Friday, June 6, 2014

Even with the best predictions of N availability from the soil, we will still be at the mercy of the weather. But delaying application of most of the N until sidedress time reduces the risk of losses between planting time and the time when the crop needs it

by KEITH REID



Nitrogen fertilizer is tied with the cost of seed as the biggest single expense in corn production, but it also contributes significantly to crop yield. Applying the right rate will have a big impact on your profitability, and also on the environment.  

Nitrogen (N) taken up by the crop comes from a combination of organic N that has mineralized from the soil and fertilizer that is applied. The plant cannot distinguish between these sources, since they both end up being absorbed as ammonium or nitrate. The conversion of organic N to mineral N, however, can vary from field to field and year to year. Waiting to apply most of the N for a corn crop until sidedress time should allow us to account for these variations, and balance the supply from the soil with added fertilizer.  

There are a number of approaches for this accounting, ranging from the simple to the complex. In the Corn N Calculator, there is a credit for sidedress N on fine, and medium-textured soils, indicating lower optimum N rates when N application is delayed. This probably reflects the risk of N losses through denitrification if there is heavy rain in late spring, and sidedress N avoids this risk. The calculator does not, however, account for nitrogen mineralization in individual years.

There are complex models that attempt to follow the soil processes as they are affected by temperature and rainfall. These require a long list of inputs, high-powered computers, and highly skilled technicians to set up and run the programs. They are useful to help understand the processes in the soil, but they are far too cumbersome to be used as a predictive tool for farmers.  

Work is on-going on a number of fronts to find a compromise solution – a model that is simple enough to be used in the field but accurate enough to be an improvement over general N recommendations. This seems simple enough, since we know that biological activity will be greatest under warm moist conditions.

Mineralization, since it is a biological process, should be maximized when these conditions exist, making more N available to the crop.
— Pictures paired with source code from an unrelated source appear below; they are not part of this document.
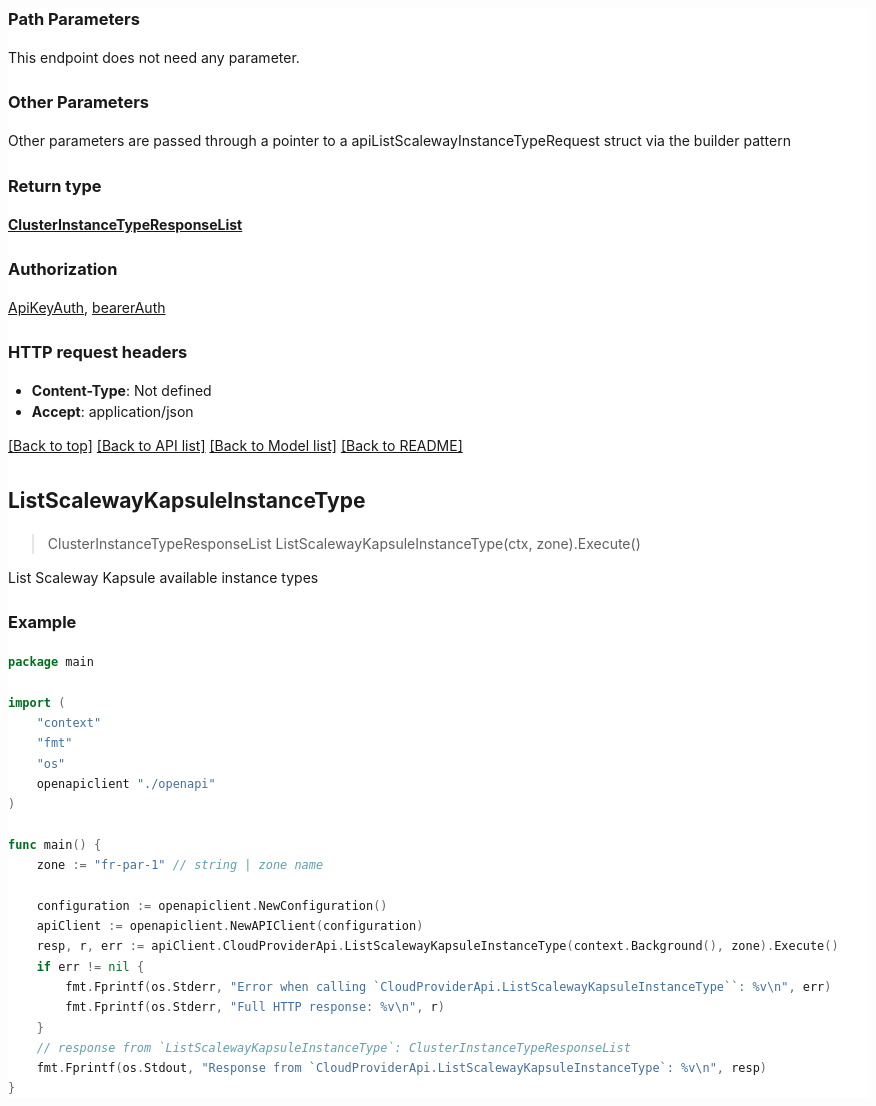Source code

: ### Path Parameters

This endpoint does not need any parameter.

### Other Parameters

Other parameters are passed through a pointer to a apiListScalewayInstanceTypeRequest struct via the builder pattern


### Return type

[**ClusterInstanceTypeResponseList**](ClusterInstanceTypeResponseList.md)

### Authorization

[ApiKeyAuth](../README.md#ApiKeyAuth), [bearerAuth](../README.md#bearerAuth)

### HTTP request headers

- **Content-Type**: Not defined
- **Accept**: application/json

[[Back to top]](#) [[Back to API list]](../README.md#documentation-for-api-endpoints)
[[Back to Model list]](../README.md#documentation-for-models)
[[Back to README]](../README.md)


## ListScalewayKapsuleInstanceType

> ClusterInstanceTypeResponseList ListScalewayKapsuleInstanceType(ctx, zone).Execute()

List Scaleway Kapsule available instance types

### Example

```go
package main

import (
    "context"
    "fmt"
    "os"
    openapiclient "./openapi"
)

func main() {
    zone := "fr-par-1" // string | zone name

    configuration := openapiclient.NewConfiguration()
    apiClient := openapiclient.NewAPIClient(configuration)
    resp, r, err := apiClient.CloudProviderApi.ListScalewayKapsuleInstanceType(context.Background(), zone).Execute()
    if err != nil {
        fmt.Fprintf(os.Stderr, "Error when calling `CloudProviderApi.ListScalewayKapsuleInstanceType``: %v\n", err)
        fmt.Fprintf(os.Stderr, "Full HTTP response: %v\n", r)
    }
    // response from `ListScalewayKapsuleInstanceType`: ClusterInstanceTypeResponseList
    fmt.Fprintf(os.Stdout, "Response from `CloudProviderApi.ListScalewayKapsuleInstanceType`: %v\n", resp)
}
```

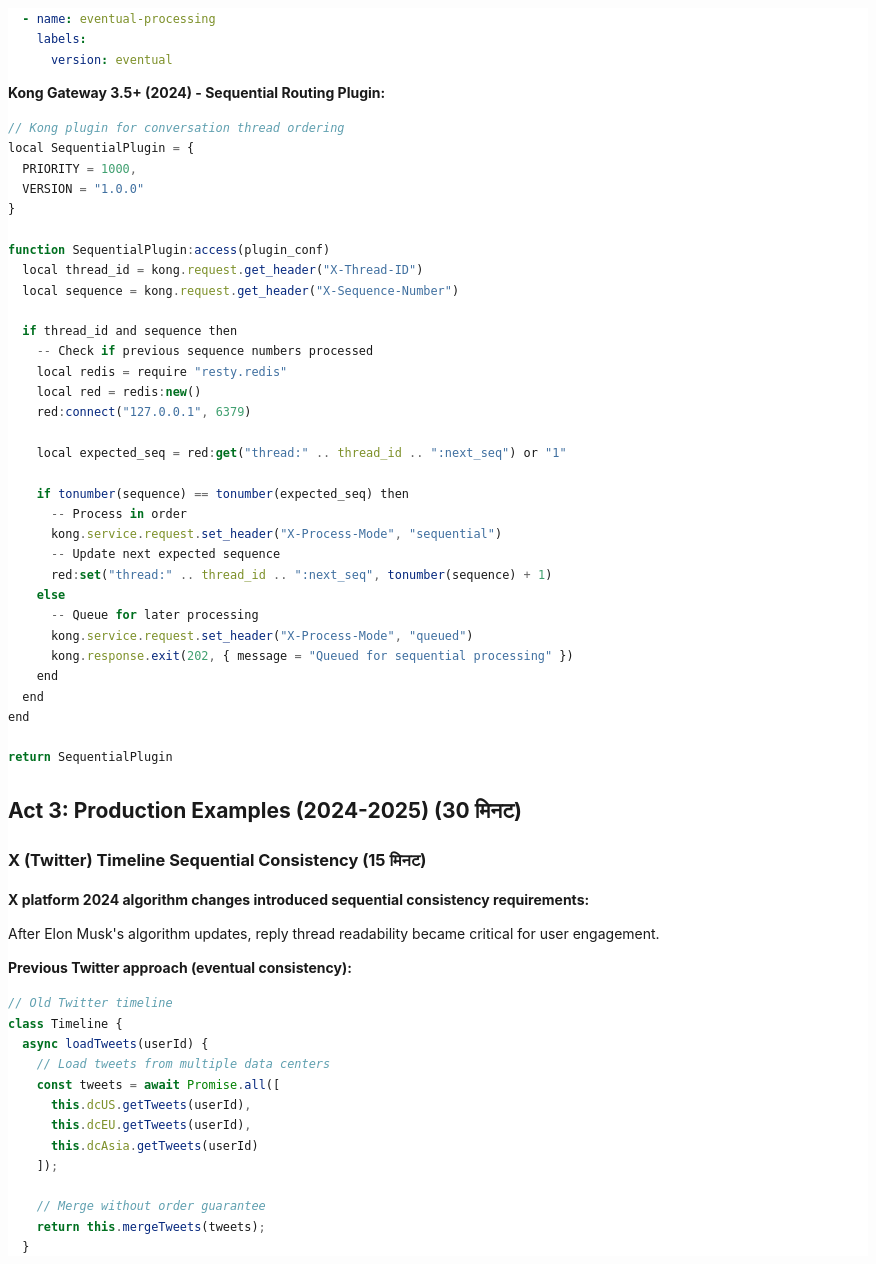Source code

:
 ```yaml
  - name: eventual-processing  
    labels:
      version: eventual
```

**Kong Gateway 3.5+ (2024) - Sequential Routing Plugin:**

```javascript
// Kong plugin for conversation thread ordering
local SequentialPlugin = {
  PRIORITY = 1000,
  VERSION = "1.0.0"
}

function SequentialPlugin:access(plugin_conf)
  local thread_id = kong.request.get_header("X-Thread-ID")
  local sequence = kong.request.get_header("X-Sequence-Number")
  
  if thread_id and sequence then
    -- Check if previous sequence numbers processed
    local redis = require "resty.redis"
    local red = redis:new()
    red:connect("127.0.0.1", 6379)
    
    local expected_seq = red:get("thread:" .. thread_id .. ":next_seq") or "1"
    
    if tonumber(sequence) == tonumber(expected_seq) then
      -- Process in order
      kong.service.request.set_header("X-Process-Mode", "sequential")
      -- Update next expected sequence
      red:set("thread:" .. thread_id .. ":next_seq", tonumber(sequence) + 1)
    else
      -- Queue for later processing
      kong.service.request.set_header("X-Process-Mode", "queued")  
      kong.response.exit(202, { message = "Queued for sequential processing" })
    end
  end
end

return SequentialPlugin
```

## Act 3: Production Examples (2024-2025) (30 मिनट)

### X (Twitter) Timeline Sequential Consistency (15 मिनट)

**X platform 2024 algorithm changes introduced sequential consistency requirements:**

After Elon Musk's algorithm updates, reply thread readability became critical for user engagement.

**Previous Twitter approach (eventual consistency):**
```javascript
// Old Twitter timeline  
class Timeline {
  async loadTweets(userId) {
    // Load tweets from multiple data centers
    const tweets = await Promise.all([
      this.dcUS.getTweets(userId),
      this.dcEU.getTweets(userId), 
      this.dcAsia.getTweets(userId)
    ]);
    
    // Merge without order guarantee
    return this.mergeTweets(tweets);
  }
```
Complications arise, however, when you realize that denitrification rates will also be increased with warm temperatures, so the risk of loss is greater as well.  

Dr. Nicolas Tremblay at the Agriculture and Agri-Food Canada (AAFC) research station in Saint-Jean-sur-Richelieu, Que., has been analyzing data from N response plots across a wide area and over a number of years, and he has found that combining temperature with an index of "Adequate and Well Distributed Rainfall" can give good predictions of the amount of N mineralization. This helps to account for the losses that occur if the rain occurs in heavy downpours, or the lack of mineralization if the soil is too dry.

While this approach shows promise, it is not quite ready for the field. At both AAFC and universities across Canada, work is ongoing to develop ways to account for the variation in the size of the organic N reserves in the soil, and whether the nature of organic matter in different soils can affect how much N is released. There are also questions about how to account for measurements of the N status of a growing crop with tools like chlorophyll meters. Integrating all of these components into a Decision Support System is the subject of our current AAFC project.

Even with the best predictions of N availability from the soil, we will still be at the mercy of the weather after the N fertilizer is applied. We cannot predict if there are going to be thunderstorms a week after the N is applied that will wash it away. We also cannot predict if we are going to have that rare year when growing conditions are perfect for the corn crop, and it could have used more N than normal. These factors are not included in a general N recommendation, either.

Delaying application of most of the N until sidedress time not only reduces the risk of losses between planting time and the time when the crop needs a large amount of N, but it also allows us to account for the weather impacts up to that point. This should get us closer to matching fertilizer applications to what the crop requires, ensuring you get the best returns from your fertilizer investment. BF

Keith Reid is Soil Scientist Agriculture and Agri-Food Canada, Guelph.